Variations of the Silhouette, SILA and SILAv1 indices with respect to the number of clusters for 2-dimensional data sets: (a) \({ Data\; \mathrm 1}\), (b) \({ Data\; \mathrm 2}\), (c) \({ Data\; \mathrm 3}\), and (d) \({ Data\; \mathrm 4}\) partitioned by the Complete-linkage method.

Fig. 4.
figure 4

Variations of the Silhouette, SILA and SILAv1 indices with respect to the number of clusters for 3-dimensional data sets: (a) \({ Data\; \mathrm 5}\), (b) \({ Data\; \mathrm 6}\), (c) \({ Data\; \mathrm 7}\), and (d) \({ Data\; \mathrm 8}\) partitioned by the Complete-linkage method.

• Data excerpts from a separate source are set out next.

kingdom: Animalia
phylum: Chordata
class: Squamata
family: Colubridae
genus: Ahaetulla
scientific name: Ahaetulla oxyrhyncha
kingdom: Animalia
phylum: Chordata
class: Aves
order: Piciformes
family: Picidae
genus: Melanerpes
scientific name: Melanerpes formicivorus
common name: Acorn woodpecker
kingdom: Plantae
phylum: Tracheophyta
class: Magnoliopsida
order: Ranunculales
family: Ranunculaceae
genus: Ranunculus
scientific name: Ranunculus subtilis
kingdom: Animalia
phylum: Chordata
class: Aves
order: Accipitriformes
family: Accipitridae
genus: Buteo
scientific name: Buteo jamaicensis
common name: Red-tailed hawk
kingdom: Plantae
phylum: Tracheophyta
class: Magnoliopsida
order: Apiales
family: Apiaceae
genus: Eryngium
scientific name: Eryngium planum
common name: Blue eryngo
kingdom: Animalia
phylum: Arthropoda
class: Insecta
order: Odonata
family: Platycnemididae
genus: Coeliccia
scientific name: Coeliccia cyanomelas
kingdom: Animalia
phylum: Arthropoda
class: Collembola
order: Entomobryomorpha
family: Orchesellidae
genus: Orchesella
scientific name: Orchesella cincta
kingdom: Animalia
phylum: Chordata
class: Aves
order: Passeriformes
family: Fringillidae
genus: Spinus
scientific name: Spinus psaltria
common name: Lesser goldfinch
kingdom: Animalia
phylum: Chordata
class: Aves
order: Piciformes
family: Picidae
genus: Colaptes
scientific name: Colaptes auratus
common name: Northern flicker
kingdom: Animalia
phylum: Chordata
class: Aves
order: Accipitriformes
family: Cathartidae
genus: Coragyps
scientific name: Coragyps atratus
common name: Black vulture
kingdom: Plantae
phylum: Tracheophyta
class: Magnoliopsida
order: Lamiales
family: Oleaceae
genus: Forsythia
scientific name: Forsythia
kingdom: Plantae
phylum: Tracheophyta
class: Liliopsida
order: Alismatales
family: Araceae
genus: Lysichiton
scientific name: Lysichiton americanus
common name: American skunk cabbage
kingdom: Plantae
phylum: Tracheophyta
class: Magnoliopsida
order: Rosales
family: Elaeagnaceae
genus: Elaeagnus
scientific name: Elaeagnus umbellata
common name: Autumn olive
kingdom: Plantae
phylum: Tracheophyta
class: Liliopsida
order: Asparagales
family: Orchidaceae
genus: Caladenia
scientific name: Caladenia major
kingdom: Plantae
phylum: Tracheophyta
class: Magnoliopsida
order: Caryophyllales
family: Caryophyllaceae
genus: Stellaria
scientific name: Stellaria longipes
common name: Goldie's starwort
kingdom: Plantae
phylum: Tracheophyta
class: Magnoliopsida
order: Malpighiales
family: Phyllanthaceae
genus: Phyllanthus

Experiments. The hierarchical Complete-linkage method as the underlying clustering method was used for partitioning of these data. In Figs. 3 and 4 a comparison of the variations of the Silhouette, SILA and SILAv1 indices with respect to the number of clusters are presented. As mentioned above, on the plots the maximal value of the number of clusters \(K_{max}\) is equal to \({\sqrt{n}}\) and values of the validity indices are equal 0 for \(K=1\). It can be seen that the SILAv1 index provides the correct number of clusters for all the data sets. However, the previous index SILA indicates incorrect partition schemes for two sets, i.e., Data 3 and Data 6. On the contrary, the Silhouette index incorrectly selects all partitioning schemes and this index mainly provides high distinct peaks when the number of clusters \(K=2\). This means that when the clustering method combines clusters into larger ones and differences of distances between them are large, influence of the separability measure is significant and consequently, this index provides incorrect results. On the other hand, despite the fact that the differences of distances between clusters are large, the SILAv1 index provides the correct partitioning for all these data. Notice that the component \(A(\mathbf{x})\) (in the SILAv1 or SILA indices) poorly reduces values of this index when the number of clusters \(K>c^*\), because then they are not so large and have a compact structure.

4 Conclusions

As mentioned above, the Silhouette index can indicate an incorrect partitioning scheme when there are large differences of distances between clusters in a data set. Consequently, to improve the index performance and to overcome the drawback, a change of the index has been proposed. It is based on the use of the additional component, which contains a measure of cluster compactness. The value of this measure increases when a cluster size increases considerably. Hence, the additional component decreases and it reduces the high values of the index caused by large differences between clusters. As the underlying clustering algorithms the Complete-linkage was selected to investigate the behaviour of the proposed validity indices. The conducted tests have proven the advantages of the proposed SILA and SILAv1 indices compared to the Silhouette index. In these experiments, several data sets were used and the number of clusters varied within a wide range. All the presented results confirm high efficiency of the SILAv1 index.